*** Dataset extract ***
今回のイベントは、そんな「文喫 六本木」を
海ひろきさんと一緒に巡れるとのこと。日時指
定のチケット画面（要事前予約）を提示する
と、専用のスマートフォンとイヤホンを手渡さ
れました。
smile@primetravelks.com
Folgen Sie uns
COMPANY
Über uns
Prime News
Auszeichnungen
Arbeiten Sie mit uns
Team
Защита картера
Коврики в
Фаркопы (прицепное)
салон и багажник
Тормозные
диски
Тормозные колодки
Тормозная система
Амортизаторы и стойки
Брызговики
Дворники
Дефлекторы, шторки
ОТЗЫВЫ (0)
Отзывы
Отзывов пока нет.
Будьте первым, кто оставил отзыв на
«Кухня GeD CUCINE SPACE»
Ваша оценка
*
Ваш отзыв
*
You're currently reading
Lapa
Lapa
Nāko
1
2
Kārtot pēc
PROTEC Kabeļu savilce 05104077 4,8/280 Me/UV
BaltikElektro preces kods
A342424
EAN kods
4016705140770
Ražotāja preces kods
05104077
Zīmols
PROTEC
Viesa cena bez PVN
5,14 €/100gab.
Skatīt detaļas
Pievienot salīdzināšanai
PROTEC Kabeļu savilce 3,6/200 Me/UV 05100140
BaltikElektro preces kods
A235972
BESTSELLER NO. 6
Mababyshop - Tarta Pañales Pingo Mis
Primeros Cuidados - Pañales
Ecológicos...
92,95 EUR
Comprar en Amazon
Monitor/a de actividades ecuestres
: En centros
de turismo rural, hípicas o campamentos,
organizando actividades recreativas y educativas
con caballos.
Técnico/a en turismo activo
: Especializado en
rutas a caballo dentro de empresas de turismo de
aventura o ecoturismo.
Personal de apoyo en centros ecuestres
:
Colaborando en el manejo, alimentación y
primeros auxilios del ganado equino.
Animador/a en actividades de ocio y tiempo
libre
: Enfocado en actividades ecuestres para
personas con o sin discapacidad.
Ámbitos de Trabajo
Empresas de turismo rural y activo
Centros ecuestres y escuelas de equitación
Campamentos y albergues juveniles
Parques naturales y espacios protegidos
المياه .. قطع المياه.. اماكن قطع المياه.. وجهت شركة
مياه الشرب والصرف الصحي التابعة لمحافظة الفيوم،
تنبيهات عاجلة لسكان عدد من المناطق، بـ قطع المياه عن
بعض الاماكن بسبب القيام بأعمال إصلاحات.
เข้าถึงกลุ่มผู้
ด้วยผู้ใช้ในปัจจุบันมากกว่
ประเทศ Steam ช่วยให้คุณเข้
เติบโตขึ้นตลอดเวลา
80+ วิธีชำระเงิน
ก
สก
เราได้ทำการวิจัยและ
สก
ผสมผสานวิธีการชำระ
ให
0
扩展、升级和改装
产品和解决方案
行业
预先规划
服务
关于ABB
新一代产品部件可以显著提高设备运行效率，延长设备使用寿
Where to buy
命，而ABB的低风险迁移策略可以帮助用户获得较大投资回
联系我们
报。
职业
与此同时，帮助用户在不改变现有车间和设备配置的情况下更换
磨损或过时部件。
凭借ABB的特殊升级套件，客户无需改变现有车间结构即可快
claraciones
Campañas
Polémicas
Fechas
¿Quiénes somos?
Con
*** End of Dataset extract ***
## Exercise requirements
The expected answer is a copy of each line above containing "actividades".

## Solution for this problem
Monitor/a de actividades ecuestres
organizando actividades recreativas y educativas
Animador/a en actividades de ocio y tiempo
: Enfocado en actividades ecuestres para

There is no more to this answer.